For this exercise, copy exactly the lines below from the one with "Tremper les galettes" through the one with "Over het product" and leave out the pictures.

Data records

::::::::

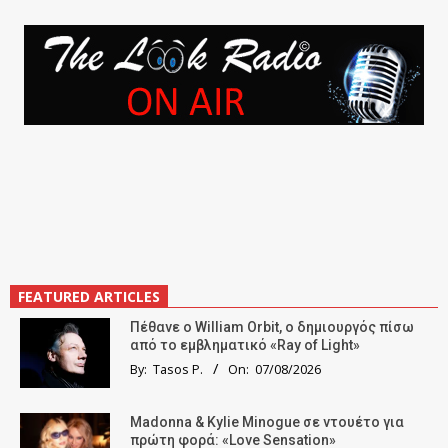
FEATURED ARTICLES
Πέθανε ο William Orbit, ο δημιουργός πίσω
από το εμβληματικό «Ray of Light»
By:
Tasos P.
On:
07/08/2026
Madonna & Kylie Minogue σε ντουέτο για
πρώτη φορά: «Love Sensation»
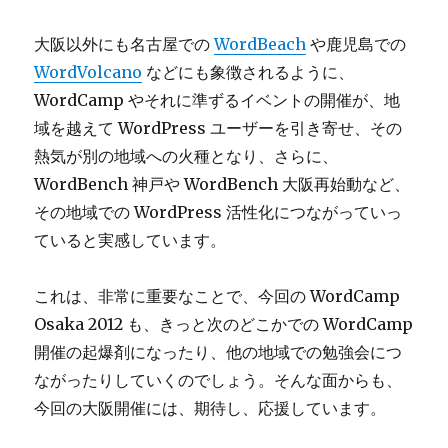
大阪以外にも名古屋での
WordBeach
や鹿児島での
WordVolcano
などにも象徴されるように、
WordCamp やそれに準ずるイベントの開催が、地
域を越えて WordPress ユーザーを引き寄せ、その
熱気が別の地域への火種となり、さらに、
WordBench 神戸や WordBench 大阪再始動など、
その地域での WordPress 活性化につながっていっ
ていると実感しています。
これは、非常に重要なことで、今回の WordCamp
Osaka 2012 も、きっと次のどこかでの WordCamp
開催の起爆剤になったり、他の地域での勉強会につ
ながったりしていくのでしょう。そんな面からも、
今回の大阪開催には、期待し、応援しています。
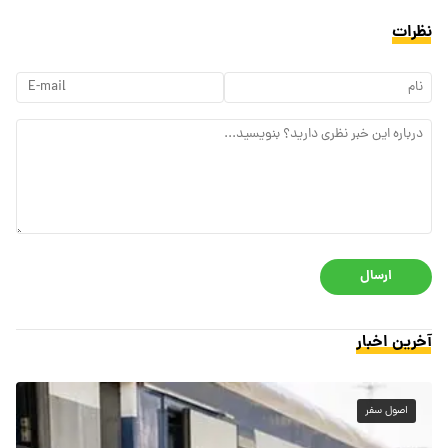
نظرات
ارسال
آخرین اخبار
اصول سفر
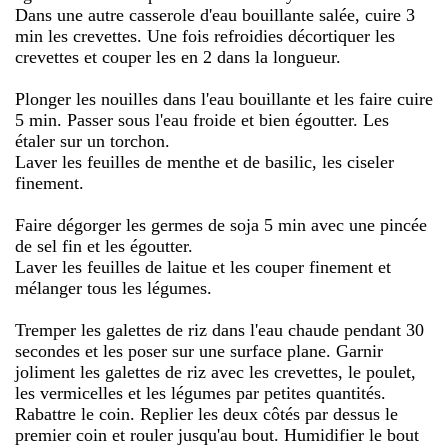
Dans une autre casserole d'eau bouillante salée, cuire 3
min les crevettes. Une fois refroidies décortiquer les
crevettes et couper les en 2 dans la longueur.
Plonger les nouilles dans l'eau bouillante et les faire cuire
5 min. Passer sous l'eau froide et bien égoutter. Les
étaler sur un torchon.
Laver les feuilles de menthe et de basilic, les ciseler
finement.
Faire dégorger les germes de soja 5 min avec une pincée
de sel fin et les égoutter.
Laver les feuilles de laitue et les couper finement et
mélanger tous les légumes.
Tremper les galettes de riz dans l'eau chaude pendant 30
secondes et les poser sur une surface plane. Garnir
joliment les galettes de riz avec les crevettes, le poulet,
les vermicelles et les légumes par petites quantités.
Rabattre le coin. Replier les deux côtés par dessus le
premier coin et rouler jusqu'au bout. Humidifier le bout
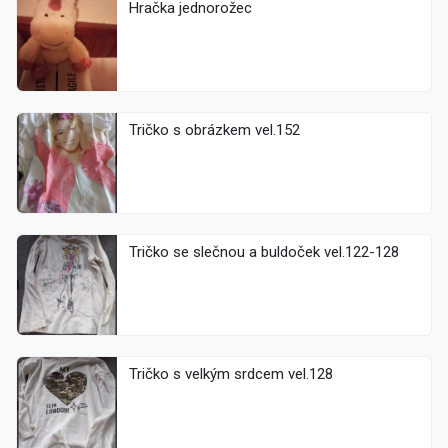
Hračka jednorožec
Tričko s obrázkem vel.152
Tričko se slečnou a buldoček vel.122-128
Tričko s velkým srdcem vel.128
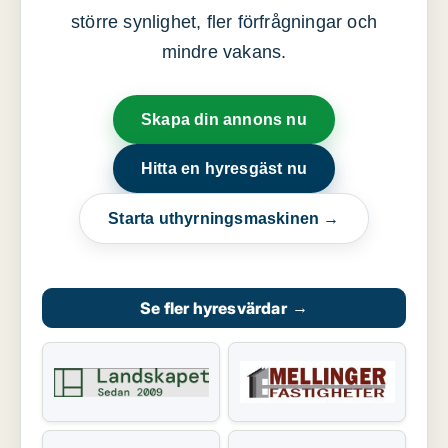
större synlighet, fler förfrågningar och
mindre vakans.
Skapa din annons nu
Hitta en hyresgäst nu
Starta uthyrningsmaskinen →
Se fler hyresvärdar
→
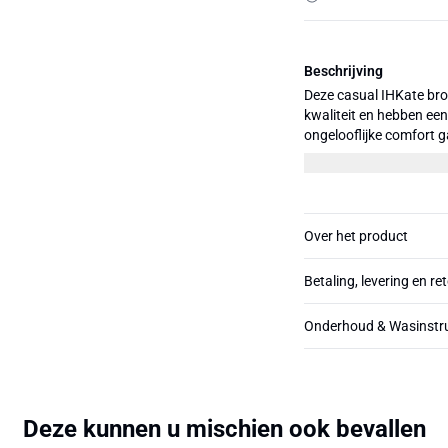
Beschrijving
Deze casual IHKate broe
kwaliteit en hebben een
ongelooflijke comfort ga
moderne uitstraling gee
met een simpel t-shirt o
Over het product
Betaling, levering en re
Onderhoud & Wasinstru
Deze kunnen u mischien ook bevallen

::::::::

_Response to this exercise:_
Tremper les galettes de riz dans l'eau chaude pendant 30
secondes et les poser sur une surface plane. Garnir
joliment les galettes de riz avec les crevettes, le poulet,
les vermicelles et les légumes par petites quantités.
Rabattre le coin. Replier les deux côtés par dessus le
premier coin et rouler jusqu'au bout. Humidifier le bout
Hračka jednorožec
Tričko s obrázkem vel.152
Tričko se slečnou a buldoček vel.122-128
Tričko s velkým srdcem vel.128
större synlighet, fler förfrågningar och
mindre vakans.
Skapa din annons nu
Hitta en hyresgäst nu
Starta uthyrningsmaskinen →
Se fler hyresvärdar
→
Beschrijving
Deze casual IHKate broe
kwaliteit en hebben een
ongelooflijke comfort ga
moderne uitstraling gee
met een simpel t-shirt o
Over het product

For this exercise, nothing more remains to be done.